Each artifact becomes one Ø archive series, in the same way a piece of art might be a series with interdependent but yet individual pieces of work. There are from 1-4 pieces in each series.
Up-cycling these textile artifacts provide depth, purpose, and unique storytelling that is not your ordinary sustainable clothing line. Those engaged in the experience and the education of the process and the wearer must see its global cultural contribution to society and the positive impact on a circular economy. Although you have touched on this, what additional thoughts do you have and how is this communicated?
Glass: The brand as a whole has a multi dimension story and purpose, from the sustainable component to our commitment to the social rehabilitation of victimized women.
I believe in the power of visual art, and the beautifully written word as part of brand strategy to convey our purpose. Although story-telling is important, direct personal experience of the brand and products is so important. That is why a physical venue such as museum and gallery exhibition, and what we call retail installation, is critical to the development of the business. When individuals see the product, put it on their body and see others in the product, up close and personal, they are transformed. Most reactions to our products in-person are very emotional.
Ø GLASS offers a purpose, a reason to consume that has an investment value and meaningful experience. It’s clearly your brand mission and I commend you. We need more of that.
As consumers, our global consumption values need to shift, as well, so that the entire fashion system can shift along with it. The industry is seeing some trends, for example, the rise of the secondhand market and a move away from permanent ownership of clothing, such as the Rent the Runway business model. Karen, what other factors do you see that are propelling this shift or movement.
Glass: There are multiple factors that are contributing to the movement of living with fewer things of greater value. Historically, we’ve seen that cultural philosophies and behaviors take many years to evolve.
Evidence of the evolution of consumption values is apparent in the following: at the macro level, the rise of social impact investing as it has become a 22.8 trillion dollar economic sector that is influencing financial decisions and money flow.

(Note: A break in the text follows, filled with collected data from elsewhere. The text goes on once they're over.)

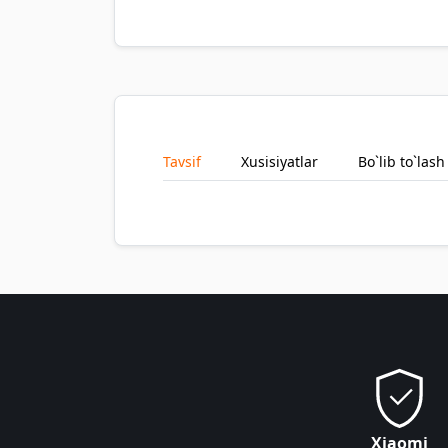
Tavsif
Xusisiyatlar
Bo`lib to`lash
Xiaomi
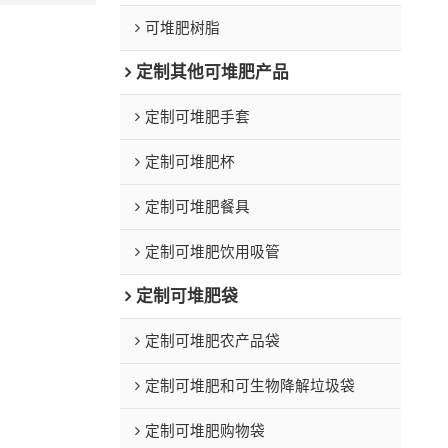
可堆肥树脂
定制其他可堆肥产品
定制可堆肥手套
定制可堆肥杯
定制可堆肥餐具
定制可堆肥饮用吸管
定制可堆肥袋
定制可堆肥农产品袋
定制可堆肥和可生物降解垃圾袋
定制可堆肥购物袋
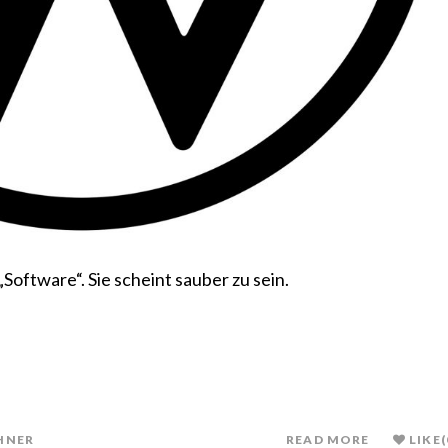
oftware“. Sie scheint sauber zu sein.
HNER
READ MORE
LIKE
(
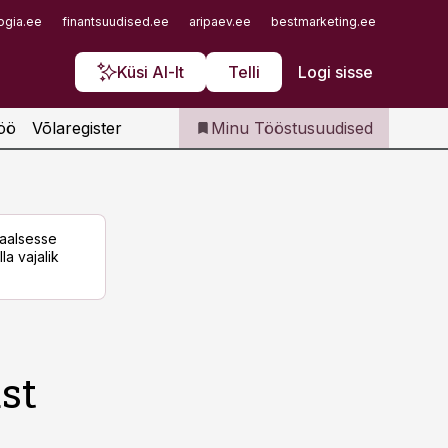
Iseteenindus
ogia.ee
finantsuudised.ee
aripaev.ee
bestmarketing.ee
finantsu
Telli Tööstusuudised
Küsi AI-lt
Telli
Logi sisse
öö
Võlaregister
Minu Tööstusuudised
taalsesse
la vajalik
st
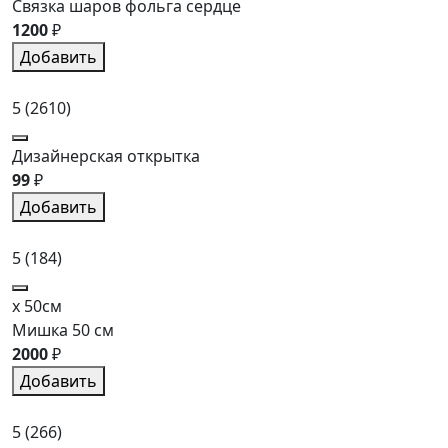
Связка шаров фольга сердце
1200
₽
Добавить
5
(2610)
Дизайнерская открытка
99
₽
Добавить
5
(184)
x 50см
Мишка 50 см
2000
₽
Добавить
5
(266)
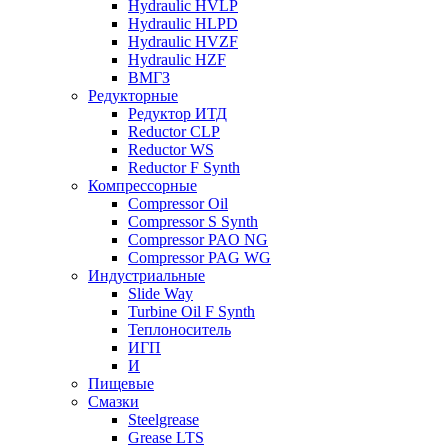
Hydraulic HVLP
Hydraulic HLPD
Hydraulic HVZF
Hydraulic HZF
ВМГЗ
Редукторные
Редуктор ИТД
Reductor CLP
Reductor WS
Reductor F Synth
Компрессорные
Compressor Oil
Compressor S Synth
Compressor PAO NG
Compressor PAG WG
Индустриальные
Slide Way
Turbine Oil F Synth
Теплоноситель
ИГП
И
Пищевые
Смазки
Steelgrease
Grease LTS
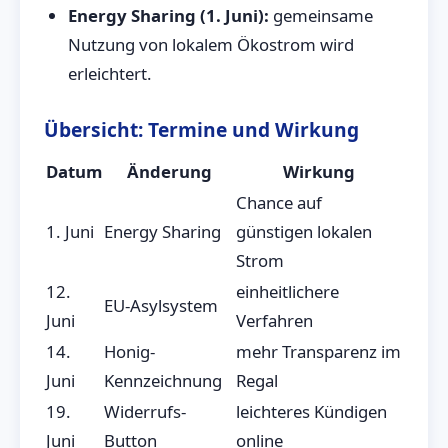
Energy Sharing (1. Juni):
gemeinsame
Nutzung von lokalem Ökostrom wird
erleichtert.
Übersicht: Termine und Wirkung
Datum
Änderung
Wirkung
Chance auf
1. Juni
Energy Sharing
günstigen lokalen
Strom
12.
einheitlichere
EU-Asylsystem
Juni
Verfahren
14.
Honig-
mehr Transparenz im
Juni
Kennzeichnung
Regal
19.
Widerrufs-
leichteres Kündigen
Juni
Button
online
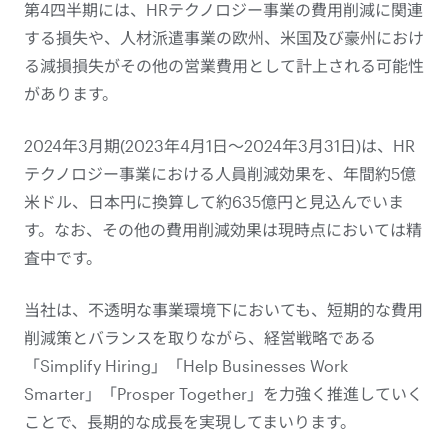
第4四半期には、HRテクノロジー事業の費用削減に関連
する損失や、人材派遣事業の欧州、米国及び豪州におけ
る減損損失がその他の営業費用として計上される可能性
があります。
2024年3月期(2023年4月1日～2024年3月31日)は、HR
テクノロジー事業における人員削減効果を、年間約5億
米ドル、日本円に換算して約635億円と見込んでいま
す。なお、その他の費用削減効果は現時点においては精
査中です。
当社は、不透明な事業環境下においても、短期的な費用
削減策とバランスを取りながら、経営戦略である
「Simplify Hiring」「Help Businesses Work
Smarter」「Prosper Together」を力強く推進していく
ことで、長期的な成長を実現してまいります。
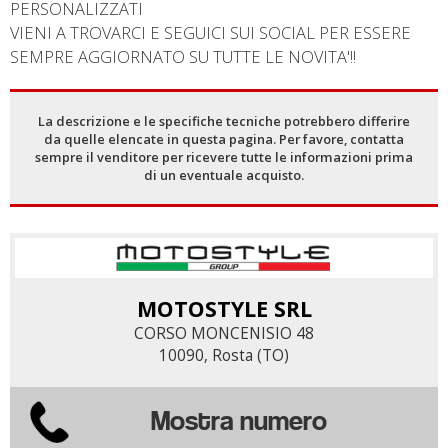
PERSONALIZZATI
VIENI A TROVARCI E SEGUICI SUI SOCIAL PER ESSERE
SEMPRE AGGIORNATO SU TUTTE LE NOVITA'!!
La descrizione e le specifiche tecniche potrebbero differire
da quelle elencate in questa pagina. Per favore, contatta
sempre il venditore per ricevere tutte le informazioni prima
di un eventuale acquisto.
MOTOSTYLE SRL
CORSO MONCENISIO 48
10090, Rosta (TO)
Mostra numero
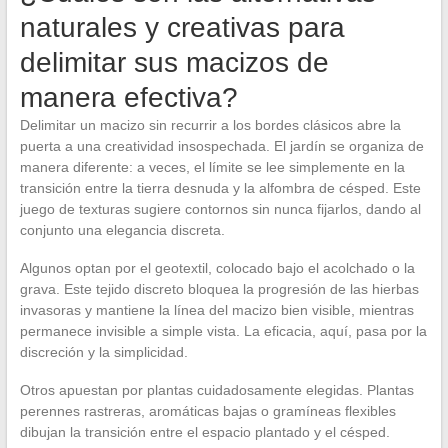
naturales y creativas para
delimitar sus macizos de
manera efectiva?
Delimitar un macizo sin recurrir a los bordes clásicos abre la
puerta a una creatividad insospechada. El jardín se organiza de
manera diferente: a veces, el límite se lee simplemente en la
transición entre la tierra desnuda y la alfombra de césped. Este
juego de texturas sugiere contornos sin nunca fijarlos, dando al
conjunto una elegancia discreta.
Algunos optan por el geotextil, colocado bajo el acolchado o la
grava. Este tejido discreto bloquea la progresión de las hierbas
invasoras y mantiene la línea del macizo bien visible, mientras
permanece invisible a simple vista. La eficacia, aquí, pasa por la
discreción y la simplicidad.
Otros apuestan por plantas cuidadosamente elegidas. Plantas
perennes rastreras, aromáticas bajas o gramíneas flexibles
dibujan la transición entre el espacio plantado y el césped.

The movement of cultural philosophy and engagement from a post-modern, post-industry perspective to a meta-modern vision of self-reflection and self-awareness, has us collectively watching and becoming aware of our actions and their consequences.
The continuing emergence of the millennial mindset, of fiscally conservative principles and liberal social values, has already created a shift in how money is spent. This is continuing to filter into the mindset of generation Z. Greater concern for global eco-social action and evolution are not slowing-down (in spite what seems apparent in the global political arena). So, when we pan-out and take a broader view we can see that transcendence of principles and values is happening. Further evidence of this is the growth of the circular economy and its more micro subcultures and sub-economies, which are growing into their own multi-million dollar industries, such as: the repair economy, the resale economy, small batch production and the rise of social entrepreneurism that integrates business into the “fiber and fabric” of society.
In the next decade social enterprise will be the expected model not the emerging one. This is the modern (or meta-modern) definition of transcendence. We are continuing to engage transparency, accountability and appropriate action into our principles, values and daily life activities.
I would like to add that this is the first time in the three years of BoF and McKinsey & Company’s The State of Fashion report that sustainability and transparency are embraced as a strategic challenge for the fashion industry, reflecting rising concerns from both consumers and brands.
Congratulations Karen Glass and thank you for your contribution to this circular movement! Maybe one day, a sustainable way of life will be the norm.